– Вифал, ты говорил мне, что сломать его невозможно.
Оружейник пожал плечами.
– Мы всегда это говорим. Так больше платят.
Даже бог не может просто так беззаботно взять и уйти, не считаясь с последствиями своего предательства.
– Каково оно, Брис, – быть мертвым? Брис Беддикт улыбнулся. – Сыро.
– Я всегда говорил, что от городов лучше держаться подальше, – заметил Быстрый Бен, отряхивая с одежды пыль от штукатурки.
Чтобы отмерять время, ему нужно положить начало.
Однако истерика неокрепшего сознания – штука сложная. Она может быть оглушительной – вопли, визг, бесконечные приступы ужаса, опять, и опять, и опять – волна за волной. Но может быть и тихой, молчать зловещей, жуткой тишиной.
Осознав красоту, мы стали уродливы.
Пока что здесь слишком много деревьев, слишком сыро и слишком зловонно. А еще хочется снова сесть на лошадь. Столько ходить пешком просто вредно.
Вода так давно знала жизнь, что и не помнила себя чистой.
История – это память людей, повторы и пересказы. Когда правда начинает мешать, ее подменяют ложью, выдумкой.
Тот, кто не бывал в пустыне, никогда не поймет, какое это чудо – вода.
С тех пор жажды сражений у юноши заметно поубавилось.
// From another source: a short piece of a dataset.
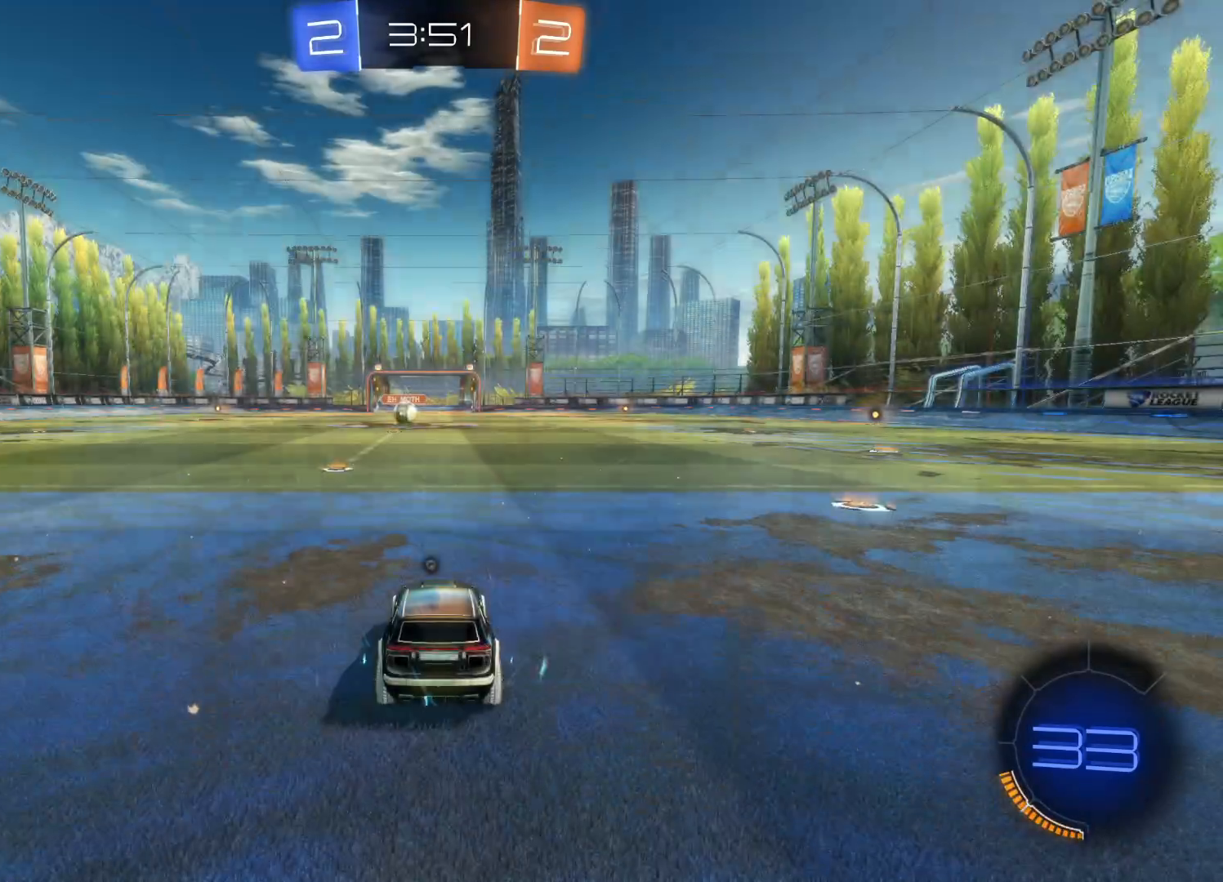
{"buttons": ["R2"], "left_stick": "center", "right_stick": "center", "events": [[67, "R2", "down"], [200, "TRIANGLE", "down"], [267, "TRIANGLE", "up"], [350, "TRIANGLE", "down"], [483, "TRIANGLE", "up"]]}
Сверстники находили в этом повод для насмешек, но они не видели вывалившихся кишок и раскроенных черепов, не слышали отчаянных стонов о помощи, на которые откликались лишь чайки да воронье.
– Прошло всего три недели. А я уже объяснял – у меня такой огромный список реформ, что я рискую вообще ничего не успеть.
– Ваше признание собственной некомпетентности не может не восхищать, – откликнулся Бугг. – Из вас выйдет отличный император.
– Змей позорный. – Сам ты лысый урод. Некоторое время они посидели, дружелюбно помалкивая.
Но что же Удинаас? Который не выказал ни великих талантов, ни ужасной мощи. Который, сказать по правде, если что и продемонстрировал, так это крайнюю ранимость.
Бремя, любовь моя. Оно означает – жить, когда те, кого любишь, умирают.
Нельзя доверять ни любви, ни обетам, потому что почва расползается у нас под ногами. Ни в чем нельзя быть уверенным. Ни в чем.
Сделай из человека мученика, и ты утратишь над ним всякую власть – над тем, кем он был при жизни, над тем, кем стал после смерти.
Люди, которые для себя что-то решили, никогда не слушают советов – особенно тех, которые идут вразрез с их решением.
– Только не думай, что таким образом дослужишься до капрала или чего-нибудь вроде.
– Значит, буду сегодня спать спокойно, – отозвался Спрут.
Скрипач мотнул головой. – Никакой резни. Терпеть не могу драться в сырых сапогах.
– Ваш цинизм кроется в сознательном надругательстве над другими, чтобы утвердить собственное превосходство. Мой цинизм относится к сознательной слепоте человечества, не замечающего собственного вырождения.
– Без этой сознательной слепоты не останется ничего, кроме отчаяния.
– Ну, я не настолько циничен. На самом деле я совершенно не согласен. Может быть, когда сознательная слепота совершит предначертанный оборот, родится сознательная мудрость, люди увидят все, как оно есть.
Что же тогда нам остается? Видимо, держаться друг друга.
«Мы сами себе свидетели».
Но хватит ли этого?
Наверное. До сих пор хватало.
– Они не заботятся о славе. О чести!
– Верно: единственное, о чем они заботятся, – победа. А о славе и чести можно будет поговорить и потом.
Просто я не доверяю тем, кто вызывает симпатию, только и всего.